Precisamos acelerar, investir e qualificar para educar!

Educar

Por Cris Nogueira 07/08/2018 - 10:29 hs

Desenvolver a independência de nossos alunos, aliada a um olhar sobre o coletivo, é tentar oferecer ferramentas que gerem autoconfiança, humildade e estratégia comportamental, capazes de fazer com que cada indivíduo consiga conviver e sobreviver no mercado de trabalho.

 Oferecer dentro das disciplinas a possibilidade do uso de ferramentas que propiciem a interação e, com ela, o aprendizado, o exercício das capacidades individuais e coletivas, seria o ideal, principalmente se houver a parceria da interdisciplinaridade, ou seja, a união com outras disciplinas, tendo o mesmo objetivo e possibilitando ao aluno um olhar da utilidade de tudo aquilo que precisa aprender e de que ainda não tem a vivência.

 A busca de novos métodos − na maioria práticos − que façam o aluno vivenciar os conceitos oferecidos em sala, contextualizados pelo viés comportamental e ético, mostrando as diversas consequências de suas ações, desencadeia a reflexão, a crítica e a transformação dentro de um olhar andragógico, ultrapassando os limites apenas técnicos e gerando uma melhoria contínua no aprendizado desse aluno.

 Diante do cenário atual, podemos perceber uma dicotomia social, econômica e educacional, onde encontramos a variável tecnológica influenciando a sociedade, o mercado e a Educação numa velocidade que não consegue ser acompanhada pelas Instituições educacionais.

 Na questão da Educação, há uma necessidade de pensar novos métodos e ferramentas para atrair e fixar o estudante em sala de aula, principalmente quando recursos tecnológicos ainda não “chegaram” até eles (via Escola).

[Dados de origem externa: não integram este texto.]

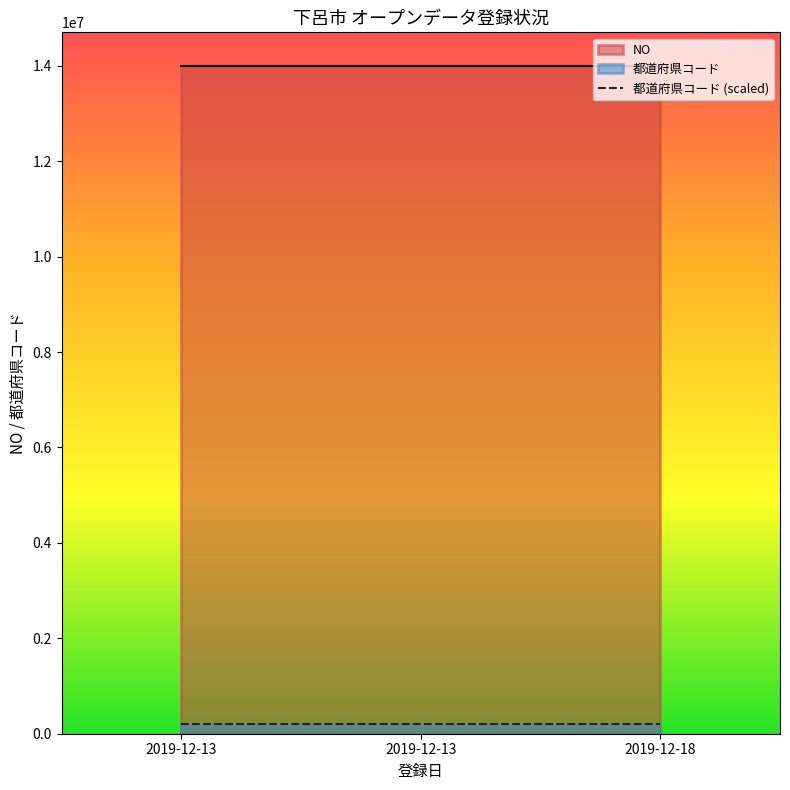

What is the difference between the NO values at 2019-12-13 and 2019-12-18?

1.0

E, antes que cheguem, é necessário pensar em como utilizá-los. Afinal, não adianta ter um celular, um tablet, um kit de robótica, se o professor não for capaz de um olhar pedagógico no momento de fazer uso deles. Não podemos apenas substituir o quadro verde pelo quadro branco e o giz pelo “canetão”, quando temos alunos com ferramentas tecnológicas de ponta, como é o caso de muitos celulares. Necessitamos de um forte investimento, principalmente no setor público, onde está o maior número de alunos , onde os orçamentos destinados a esse segmento e os morosos processos licitatórios evidenciam o gap existente.

Essa questão não influencia apenas no acesso tecnológico, mas o interesse do aluno a aprender. Gostemos ou não, temos que tornar a Educação algo atraente aos olhos do aluno e ,para tanto, temos que estudar, não apenas novos métodos e didática, mas o perfil das gerações, suas diferenças, dificuldades e necessidades diante da realidade.

 

Nossa “lição de casa” = planejamento, investimento, conhecimento, didática e qualificação, para termos Educação.